Say what you like about the rest of the film though – the Templars themselves are AWESOME, rising from their graves in mossy skeletal form clad in rotting cowls and armour, rearing up on their black-shrouded, zombie horses and setting out for blood. (What, did they bury them with their horses? – no fool, they’re summoned by evil magic , or something!)

Given the obvious budgetary constraints, the way de Ossorio handles these “Templars Ho!” sequences is incredible, extracting a palpable atmosphere of black magic and otherworldly threat from the material at hand through a combination of queasy slow-mo, cavernous fog, trippy lighting and an unnerving, disjointed soundtrack of distant, pitchshifted Gregorian chanting, tremolo-laden shrieks, slo-mo galloping hooves and creaking, lumbering graveyard atmospherics.

The sound design is amazing throughout the film actually. Speaking as someone who is always trying to find some good horror movie atmos to sample for musical projects and mix CDs, ‘Tombs..’ provides a motherlode of thoroughly creepy, music-free sequences filled with FX-laden creaks, footsteps, metal-on-stone scrapes, cackling monster-chatter and aforementioned chanting – I swear, I’ve grabbed about twenty minutes worth of ‘needle drops’ from this movie. For instance, there’s this one bit where I think one of the characters is being hunted down by the Templars whilst another dozes off listening to kinda light jazz musak on a portable radio, and there’s a moment where character #1’s bloodcurdling scream hits just as the scene changes, and blends into a crescendo in the radio music, creating an amazing sort of “BLLLLEEEEEEURUUURGHHHDiddle-de-dee” sound. So cool.

Anyway, sound-geekery aside, my point is, unlike much of the rest of the film, somebody really put a lot of effort into these Templar sequences, and it paid off – they’re superbly effective, even letting you temporarily forget that you’re still watching a movie that essentially relies on shots of semi-clothed models slowly backing away from the camera in ‘fear’ as technicians wave some groping, disembodied skellington arms in front of the lens. Because that’s what seems to happens next, time after time, with minor variations throughout all these movies.

The other thing that’s awesome about this movie is the ending. And I’m gonna talk about it, so if you’re don’t want it spoiled, look away now and I’ll join you again at the start of the next review.
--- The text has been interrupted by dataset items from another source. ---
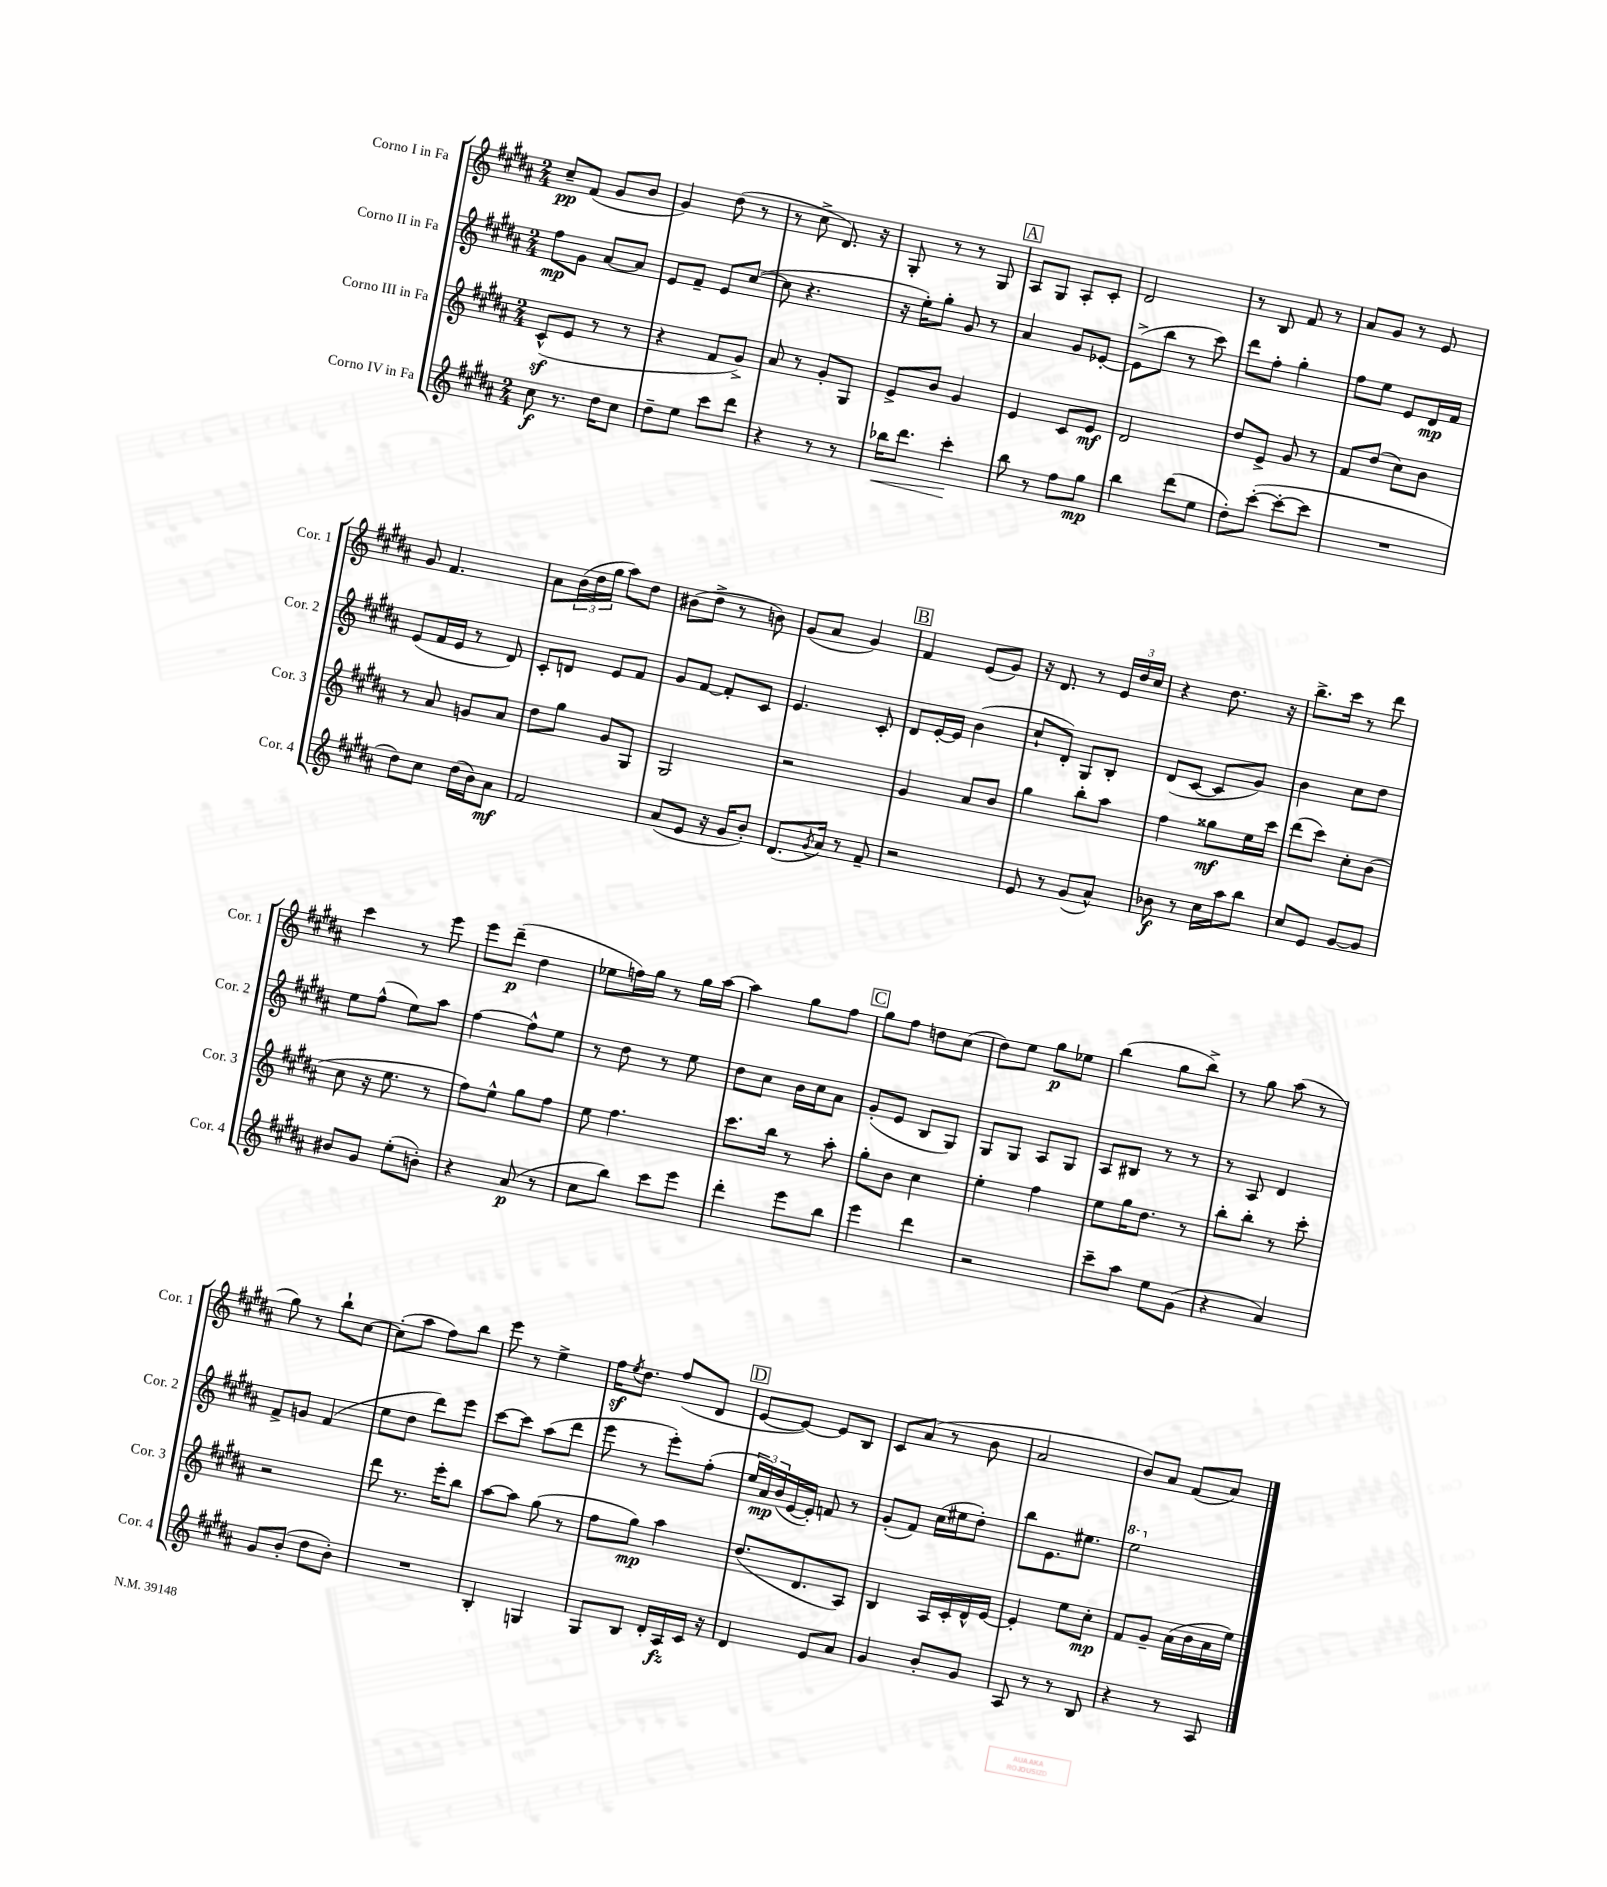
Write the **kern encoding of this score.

**kern	**kern	**kern	**kern
*staff4	*staff3	*staff2	*staff1
*clefG2	*clefG2	*clefG2	*clefG2
*k[f#c#g#d#a#]	*k[f#c#g#d#a#]	*k[f#c#g#d#a#]	*k[f#c#g#d#a#]
*M2/4	*M2/4	*M2/4	*M2/4
8cc#\	(8c#^^/L	8ff#\L	8cc#~/L
8.r	8e/J	8g#\J	(8f#/J
.	8r	[8a#/L	8g#/L
16dd#\LK	.	.	.
8cc#\J	8r	8a#/]J	8b/J
=	=	=	=
8dd#~\L	4r	8e/L	4g#/)
8ee\J	.	8f#~/J	.
8ccc#\L	8f#/L	8e/L	(8dd#\
8ddd#\J	8g#^/J)	([8cc#/J	8r
=	=	=	=
4r	8a#/	8cc#\]	8r
.	8r	4.r	8cc#^\
8r	8g#'/L	.	8.d#/)
8r	8G#/J	.	.
.	.	.	16r
=	=	=	=
16bb-\LK	8e^/L	16r	8G#'/
8.ddd#\J	.	16ee'\LK)	.
.	8b/J	8gg#'\J	8r
4ccc#'\	4g#/	8g#/	8r
.	.	8r	8G#/
=	=	=	=
8bb\	4e/	4a#/	8A#/L
8r	.	.	8G#/J
8ff#\L	8c#/L	8g#/L	8A#'/L
8gg#\J	8e/J	[8e-'/J	8c#'/J
=	=	=	=
4bb\	2d#/	(8e-^\]L	2d#/
.	.	8bb\J	.
(8ddd#\L	.	8r	.
8ee\J	.	8ccc#\)	.
=	=	=	=
8dd#'\L)	8dd#/L	8ddd#\L	8r
([8ccc#'\J	8e^/J	8ff#'\J	8B/
8ccc#'\_L	8g#/	4gg#'\	8f#/
8ccc#\]J	8r	.	8r
=	=	=	=
2r	8f#/L	8ff#\L	8a#/L
.	(8dd#/J	8ee\J	8g#/J
.	8cc#\L)	8e/L	8r
.	8b\J	16d#/L	8e/
.	.	16f#/JJ	.
=	=	=	=
8dd#\L)	8r	(8e/L	8g#/
8cc#\J	8a#/	16f#/L	4.f#/
.	.	16e/JJ	.
(16dd#\LL	8g/L	8r	.
16b\J)	.	.	.
8a#\J	8a#/J	8d#/)	.
=	=	=	=
2f#/	8dd#\L	8c#'/L	8a#\L
.	8gg#\J	8d/J	(24b\L
.	.	.	24dd#\
.	.	.	24gg#\JJ
.	8g#/L	8e/L	8aa#\L)
.	8G#/J	8f#/J	8dd#\J
=	=	=	=
(8a#/L	2G#/	8g#/L	(8b#\L
8e/J	.	[8f#/J	8dd#^\J
16r	.	8f#'/]L	8r
16g#/LK	.	.	.
8b'/J)	.	8c#/J	8b\)
=	=	=	=
(8.d#/L	2r	4.e/	(8g#/L
.	.	.	8a#/J
8qg#/	.	.	.
16a#/Jk)	.	.	.
8r	.	.	4g#/)
8f#~/	.	8c#'/	.
=	=	=	=
2r	4g#/	8d#/L	4f#/
.	.	[16e'/L	.
.	.	16e/]JJ	.
.	8a#/L	(4b\	(8e/L
.	8b/J	.	8g#/J)
=	=	=	=
8e/	4gg#\	8cc#`/L	16r
.	.	.	8.d#/
8r	.	8d#'/J)	.
(8g#/L	8bb'\L	8G#/L	8r
8a#^^/J)	8aa#\J	8B'/J	24e/LL
.	.	.	24dd#/
.	.	.	24cc#/JJ
=	=	=	=
8b-\	4ff#\	(8d#/L	4r
8r	.	[8c#/J	.
16cc#\LL	8gg##\L	8c#/]L	8.dd#\
16aa#\J	.	.	.
8bb\J	16ee\L	8g#/J)	.
.	16ccc#\JJ	.	16r
=	=	=	=
8cc#/L	(8ddd#\L	4b\	8.bb^\L
8e/J	8ccc#\J)	.	.
.	.	.	16ccc#\Jk
[8g#/L	8cc#'\L	8cc#\L	8r
8g#/]J	(8b\J	8dd#\J	8ddd#\
=	=	=	=
8b#/L	8cc#\	8ee\L	4ccc#\
8g#/J	16r	(8ff#^^\J	.
.	8.ee\	.	.
(8ee'\L	.	8ee\L)	8r
8b'\J)	8r	8aa#\J	8eee\
=	=	=	=
4r	8ff#\L)	[4ff#\	8eee\L
.	8ee^^\J	.	(8ddd#~\J
(8a#/	8gg#\L	8ff#^^\]L	4dd#\
8r	8ff#\J	8ee\J	.
=	=	=	=
8cc#\L	8ee\	8r	8ee-\L
8bb\J)	4.ff#\	8dd#\	16ff\L)
.	.	.	16gg#\JJ
8ccc#\L	.	8r	8r
8eee\J	.	8ee\	16gg#\LL
.	.	.	[16aa#\JJ
=	=	=	=
4ddd#'\	8.ccc#\L	8dd#\L	4aa#\]
.	.	8cc#\J	.
.	16bb\Jk	.	.
8eee\L	8r	16b\LL	8gg#\L
.	.	16cc#\J	.
8bb\J	8aa#'\	8a#\J	8ff#\J
=	=	=	=
4eee\	8gg#'\L	(8g#'/L	8gg#\L
.	8b\J	8e/J	8ff#\J
4ddd#\	4cc#\	8B/L	8dd\L
.	.	8G#/J)	(8cc#\J
=	=	=	=
2r	4ee'\	8G#/L	8dd#\L)
.	.	8G#/J	8ee\J
.	4ff#\	8A#/L	8gg#\L
.	.	8G#/J	8ee-\J
=	=	=	=
8ccc#~\L	8ee\L	8A#/L	(4bb\
8aa#\J	16gg#\K	8B#/J	.
.	8.dd#\J	.	.
8ee\L	.	8r	8gg#\L
(8g#\J	8r	8r	8bb^\J)
=	=	=	=
4r	8bb'\L	8r	8r
.	8bb'\J	8A#/	8gg#\
4a#/)	8r	4d#/	(8aa#\
.	8ccc#'\	.	8r
=	=	=	=
8g#/L	2r	8f#^/L	8gg#\)
(8b'/J	.	8g/J	8r
8dd#\L	.	(4f#/	8bb`\L
8b'\J)	.	.	[8cc#\J
=	=	=	=
2r	8ddd#\	8ee\L	(8cc#'\]L
.	8.r	8dd#\J	8aa#\J
.	.	8ddd#\L)	8ff#\L)
.	16eee'\LK	.	.
.	8bb\J	8eee\J	8bb\J
=	=	=	=
4B'/	[8aa#\L	[8ccc#\L	8eee\
.	8aa#\]J	8ccc#\]J	8r
4G/	(8gg#\	(8aa#\L	4ee^\
.	8r	8ddd#\J	.
=	=	=	=
8G#/L	8ff#\L	8eee\	16ff#\LK
.	.	.	8qee/
.	.	.	8.dd#\J
8B/J	8gg#\J)	8r	.
16d#'/LL	4aa#\	8eee'\L)	(8ff#/L
16A#/	.	.	.
16c#/JJ	.	(8ff#'\J	8d#/J
16r	.	.	.
=	=	=	=
4d#/	(8.dd#/L	24ee/LL	[8e/L
.	.	24a#/)	.
.	.	(24b/	.
.	.	[16e/	8e/_J)
.	8.d#/	16e'/]JJ)	.
8e/L	.	8f/	8e/]L
8a#/J	8A#/J)	8r	8B/J
=	=	=	=
4g#/	4B/	(8g#'/L	8c#/L
.	.	8f#/J)	(8a#/J
8b'/L	16A#/LL	(16cc#\LL	8r
.	16c#'/	16ee#\J	.
8g#/J	16d#^^/	8dd#'\J)	8b\
.	[16e/JJ	.	.
=	=	=	=
8A#/	4e'/]	8bb\L	2a#/
8r	.	8.e\	.
8r	8ee\L	.	.
.	.	8.ee#\J	.
8B/	8cc#'\J	.	.
=	=	=	=
4r	8f#/L	2eee\	8b/L)
.	8g#~/J	.	8a#/J
8r	(16a#\LL	.	(8f#/L
.	16b\	.	.
8A#/	16a#\	.	8a#/J)
.	16ee\JJ)	.	.
==	==	==	==
*-	*-	*-	*-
Ok? Good.

Basically, our final girl finds herself fleeing across the fields with the Templars in hot pursuit as the dawn breaks. Suddenly it’s daytime, and she’s found her way back to the railway line, where a passing train stops so that the concerned crew can take her onboard. Which is how a movie like this ends, of course. We’ve been watching the damn thing for 80+ minutes, and now the sun is out, the eerie atmosphere has vanished and she’s back amongst her fellow humans in the civilised world, scarred by the memory of her ordeal. Roll credits, right? Well, WRONG, as it happens, cos here the Templars ride on over the hill, board the train and proceed to kill everyone, before presumably truckin’ off to the bright lights of the big city to cause further havoc! One of the film’s final shots is of a screaming child splattered with the blood of her slaughtered parents! Holy fucking shit!

Now, I don’t know how you would be apt to respond to such a sequence dear reader, but, jaded punk that I am, I think at this point I probably leapt from my seat, punched the air and exclaimed “awesome! I love this movie!”, or words to that effect. As a total demolition of horror movie convention, it is gleefully, crudely, obviously perfect.